Short task: Display each line of the listing below that contains the string "kern", counting a line only when the letters match in case.

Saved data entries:
>>>

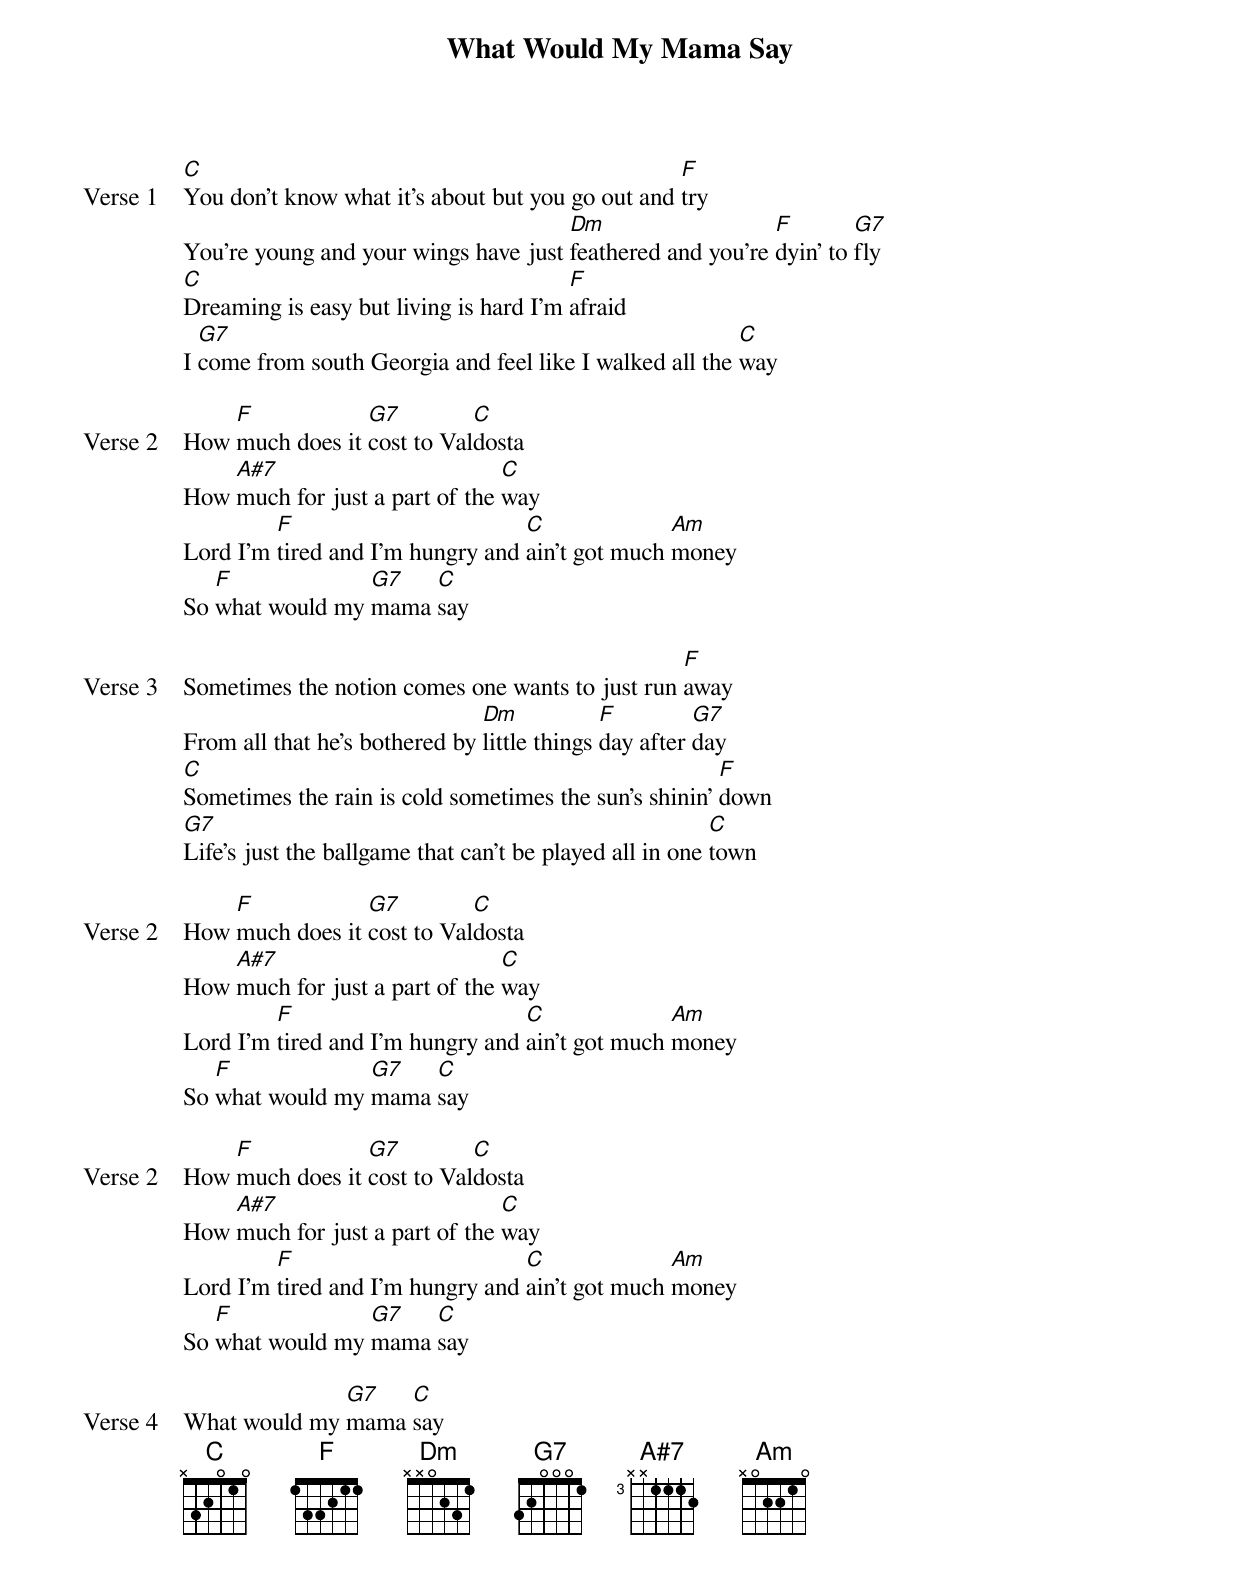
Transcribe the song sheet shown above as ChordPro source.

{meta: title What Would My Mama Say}
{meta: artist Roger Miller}
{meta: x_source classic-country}
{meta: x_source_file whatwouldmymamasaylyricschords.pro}
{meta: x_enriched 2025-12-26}

{start_of_verse: Verse 1}
[C]You don't know what it's about but you go out and [F]try
You're young and your wings have just [Dm]feathered and you're [F]dyin' to [G7]fly
[C]Dreaming is easy but living is hard I'm [F]afraid
I [G7]come from south Georgia and feel like I walked all the [C]way
{end_of_verse}

{start_of_verse: Verse 2}
How [F]much does it [G7]cost to Val[C]dosta
How [A#7]much for just a part of the [C]way
Lord I'm [F]tired and I'm hungry and [C]ain't got much [Am]money
So [F]what would my [G7]mama [C]say
{end_of_verse}

{start_of_verse: Verse 3}
Sometimes the notion comes one wants to just run [F]away
From all that he's bothered by [Dm]little things [F]day after [G7]day
[C]Sometimes the rain is cold sometimes the sun's shinin' [F]down
[G7]Life's just the ballgame that can't be played all in one [C]town
{end_of_verse}

{start_of_verse: Verse 2}
How [F]much does it [G7]cost to Val[C]dosta
How [A#7]much for just a part of the [C]way
Lord I'm [F]tired and I'm hungry and [C]ain't got much [Am]money
So [F]what would my [G7]mama [C]say
{end_of_verse}

{start_of_verse: Verse 2}
How [F]much does it [G7]cost to Val[C]dosta
How [A#7]much for just a part of the [C]way
Lord I'm [F]tired and I'm hungry and [C]ain't got much [Am]money
So [F]what would my [G7]mama [C]say
{end_of_verse}

{start_of_verse: Verse 4}
What would my [G7]mama [C]say
{end_of_verse}
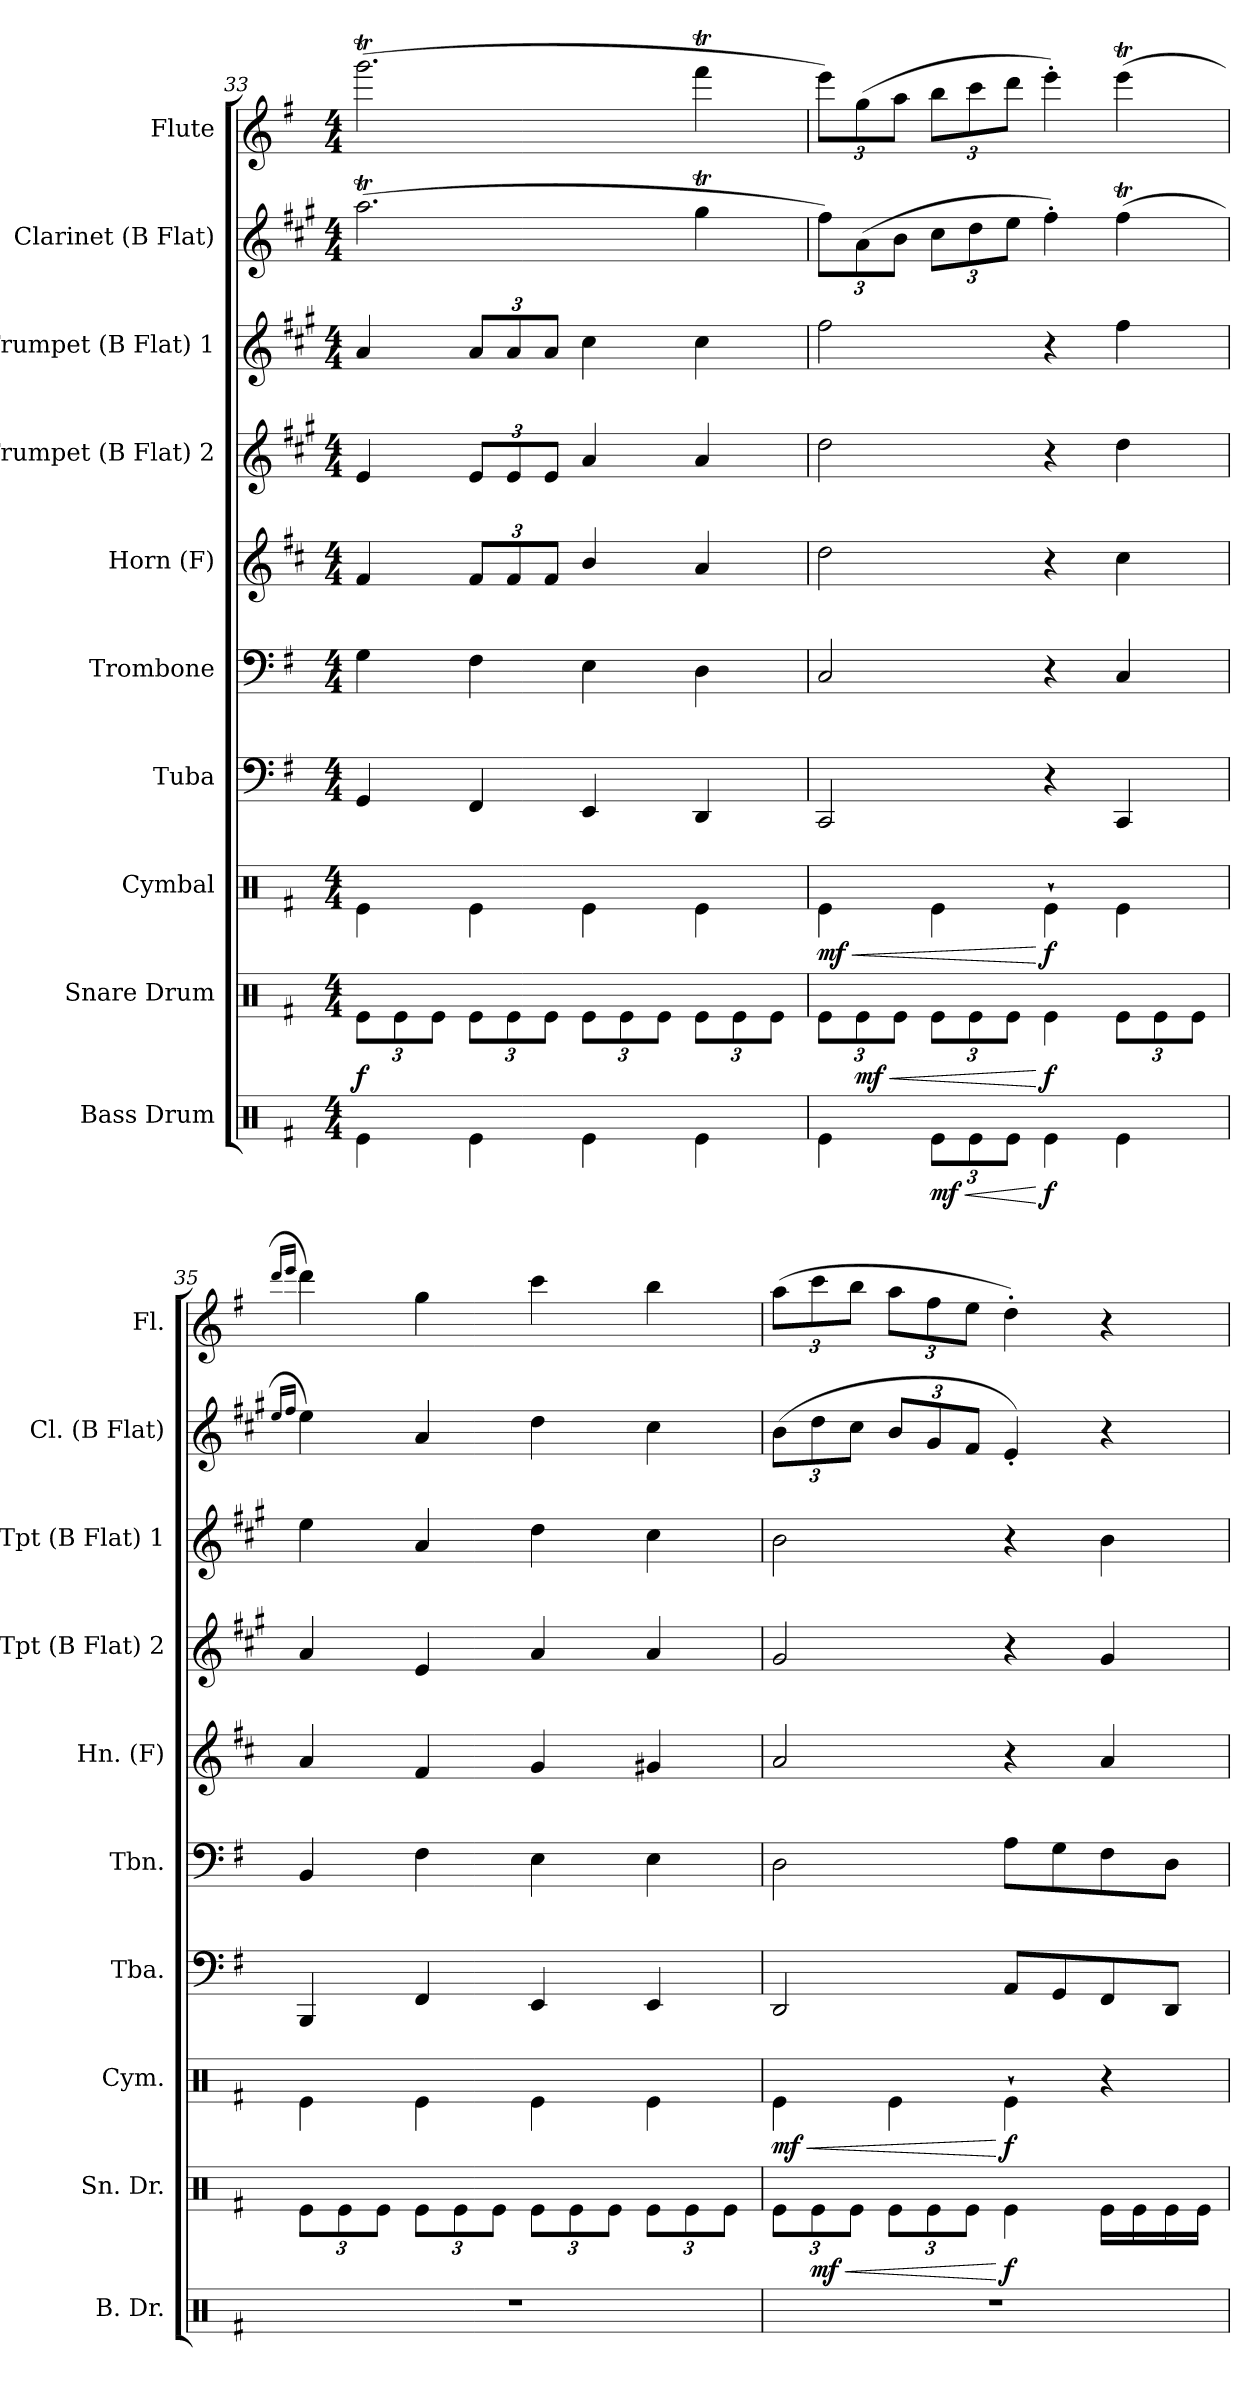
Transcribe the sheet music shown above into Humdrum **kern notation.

**kern	**dynam	**kern	**dynam	**kern	**dynam	**kern	**kern	**kern	**kern	**kern	**kern	**kern
*part10	*part10	*part9	*part9	*part8	*part8	*part7	*part6	*part5	*part4	*part3	*part2	*part1
*staff10	*staff10	*staff9	*staff9	*staff8	*staff8	*staff7	*staff6	*staff5	*staff4	*staff3	*staff2	*staff1
*I"Bass Drum	*	*I"Snare Drum	*	*I"Cymbal	*	*I"Tuba	*I"Trombone	*I"Horn (F)	*I"Trumpet (B Flat) 2	*I"Trumpet (B Flat) 1	*I"Clarinet (B Flat)	*I"Flute
*I'B. Dr.	*	*I'Sn. Dr.	*	*I'Cym.	*	*I'Tba.	*I'Tbn.	*I'Hn. (F)	*I'Tpt (B Flat) 2	*I'Tpt (B Flat) 1	*I'Cl. (B Flat)	*I'Fl.
!!LO:PB:g=z
*clefX	*	*clefX	*	*clefX	*	*clefF4	*clefF4	*clefG2	*clefG2	*clefG2	*clefG2	*clefG2
*	*	*	*	*	*	*	*	*ITrd4c7	*ITrd1c2	*ITrd1c2	*ITrd1c2	*
*k[f#]	*	*k[f#]	*	*k[f#]	*	*k[f#]	*k[f#]	*k[f#]	*k[f#]	*k[f#]	*k[f#]	*k[f#]
*G:	*	*G:	*	*G:	*	*G:	*G:	*G:	*G:	*G:	*G:	*G:
*M4/4	*	*M4/4	*	*M4/4	*	*M4/4	*M4/4	*M4/4	*M4/4	*M4/4	*M4/4	*M4/4
*	*	*Xbrackettup	*	*	*	*	*	*	*	*	*	*
=33	=33	=33	=33	=33	=33	=33	=33	=33	=33	=33	=33	=33
!	!	!	!LO:DY:b	!	!	!	!	!	!	!	!	!
4Re\	.	12Re\L	f	4Re\	.	4GG/	4G\	4B/	4d/	4g/	(2.ggT\	(2.gggT\
.	.	12Re\	.	.	.	.	.	.	.	.	.	.
.	.	12Re\J	.	.	.	.	.	.	.	.	.	.
*	*	*	*	*	*	*	*	*Xbrackettup	*Xbrackettup	*Xbrackettup	*	*
4Re\	.	12Re\L	.	4Re\	.	4FF#/	4F#\	12B/L	12d/L	12g/L	.	.
.	.	12Re\	.	.	.	.	.	12B/	12d/	12g/	.	.
.	.	12Re\J	.	.	.	.	.	12B/J	12d/J	12g/J	.	.
4Re\	.	12Re\L	.	4Re\	.	4EE/	4E\	4e/	4g/	4b\	.	.
.	.	12Re\	.	.	.	.	.	.	.	.	.	.
.	.	12Re\J	.	.	.	.	.	.	.	.	.	.
4Re\	.	12Re\L	.	4Re\	.	4DD/	4D\	4d/	4g/	4b\	4ff#t\	4fff#t\
.	.	12Re\	.	.	.	.	.	.	.	.	.	.
.	.	12Re\J	.	.	.	.	.	.	.	.	.	.
=34	=34	=34	=34	=34	=34	=34	=34	=34	=34	=34	=34	=34
!	!	!	!	!	!LO:HP:b	!	!	!	!	!	!	!
*	*	*	*	*	*	*	*	*	*	*	*Xbrackettup	*Xbrackettup
!	!	!	!	!	!LO:DY:n=1:b	!	!	!	!	!	!	!
4Re\	.	12Re\L	.	4Re\	< mf	2CC/	2C/	2g\	2cc\	2ee\	12ee\L)	12eee\L)
!	!	!	!LO:HP:b	!	!	!	!	!	!	!	!	!
!	!	!	!LO:DY:n=1:b	!	!	!	!	!	!	!	!	!
.	.	12Re\	< mf	.	.	.	.	.	.	.	(12g\	(12gg\
.	.	12Re\J	.	.	.	.	.	.	.	.	12a\J	12aa\J
*Xbrackettup	*	*	*	*	*	*	*	*	*	*	*	*
!	!LO:HP:b	!	!	!	!	!	!	!	!	!	!	!
!	!LO:DY:n=1:b	!	!	!	!	!	!	!	!	!	!	!
12Re\L	< mf	12Re\L	.	4Re\	.	.	.	.	.	.	12b\L	12bb\L
12Re\	.	12Re\	.	.	.	.	.	.	.	.	12cc\	12ccc\
12Re\J	.	12Re\J	.	.	.	.	.	.	.	.	12dd\J	12ddd\J
!	!LO:DY:n=2:b	!	!LO:DY:n=2:b	!	!LO:DY:n=2:b	!	!	!	!	!	!	!
4Re\	[ f	4Re\	[ f	4Re`>\	[ f	4r	4r	4r	4r	4r	4ee'>\)	4eee'>\)
4Re\	.	12Re\L	.	4Re\	.	4CC/	4C/	4f#\	4cc\	4ee\	(4eeT\	(4eeeT\
.	.	12Re\	.	.	.	.	.	.	.	.	.	.
.	.	12Re\J	.	.	.	.	.	.	.	.	.	.
!!LO:PB:g=z
=35	=35	=35	=35	=35	=35	=35	=35	=35	=35	=35	=35	=35
.	.	.	.	.	.	.	.	.	.	.	16qdd/LL	16qddd/LL
.	.	.	.	.	.	.	.	.	.	.	16qee/JJ	16qeee/JJ
1r	.	12Re\L	.	4Re\	.	4BBB/	4BB/	4d/	4g/	4dd\	4dd\)	4ddd\)
.	.	12Re\	.	.	.	.	.	.	.	.	.	.
.	.	12Re\J	.	.	.	.	.	.	.	.	.	.
.	.	12Re\L	.	4Re\	.	4FF#/	4F#\	4B/	4d/	4g/	4g/	4gg\
.	.	12Re\	.	.	.	.	.	.	.	.	.	.
.	.	12Re\J	.	.	.	.	.	.	.	.	.	.
.	.	12Re\L	.	4Re\	.	4EE/	4E\	4c/	4g/	4cc\	4cc\	4ccc\
.	.	12Re\	.	.	.	.	.	.	.	.	.	.
.	.	12Re\J	.	.	.	.	.	.	.	.	.	.
.	.	12Re\L	.	4Re\	.	4EE/	4E\	4c#X/	4g/	4b\	4b\	4bb\
.	.	12Re\	.	.	.	.	.	.	.	.	.	.
.	.	12Re\J	.	.	.	.	.	.	.	.	.	.
=36	=36	=36	=36	=36	=36	=36	=36	=36	=36	=36	=36	=36
!	!	!	!	!	!LO:HP:b	!	!	!	!	!	!	!
!	!	!	!	!	!LO:DY:n=1:b	!	!	!	!	!	!	!
1r	.	12Re\L	.	4Re\	< mf	2DD/	2D\	2d/	2f#/	2a\	(12a\L	(12aa\L
!	!	!	!LO:HP:b	!	!	!	!	!	!	!	!	!
!	!	!	!LO:DY:n=1:b	!	!	!	!	!	!	!	!	!
.	.	12Re\	< mf	.	.	.	.	.	.	.	12cc\	12ccc\
.	.	12Re\J	.	.	.	.	.	.	.	.	12b\J	12bb\J
.	.	12Re\L	.	4Re\	.	.	.	.	.	.	12a/L	12aa\L
.	.	12Re\	.	.	.	.	.	.	.	.	12f#/	12ff#\
.	.	12Re\J	.	.	.	.	.	.	.	.	12e/J	12ee\J
!	!	!	!LO:DY:n=2:b	!	!LO:DY:n=2:b	!	!	!	!	!	!	!
.	.	4Re\	[ f	4Re`>\	[ f	8AA/L	8A\L	4r	4r	4r	4d'</)	4dd'>\)
.	.	.	.	.	.	8GG/	8G\	.	.	.	.	.
.	.	16Re\LL	.	4r	.	8FF#/	8F#\	4d/	4f#/	4a\	4r	4r
.	.	16Re\	.	.	.	.	.	.	.	.	.	.
.	.	16Re\	.	.	.	8DD/J	8D\J	.	.	.	.	.
.	.	16Re\JJ	.	.	.	.	.	.	.	.	.	.
=	=	=	=	=	=	=	=	=	=	=	=	=
*-	*-	*-	*-	*-	*-	*-	*-	*-	*-	*-	*-	*-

<<<

Task response:
Transcribe the sheet music shown above into Humdrum **kern notation.
**kern	**dynam	**kern	**dynam	**kern	**dynam	**kern	**kern	**kern	**kern	**kern	**kern	**kern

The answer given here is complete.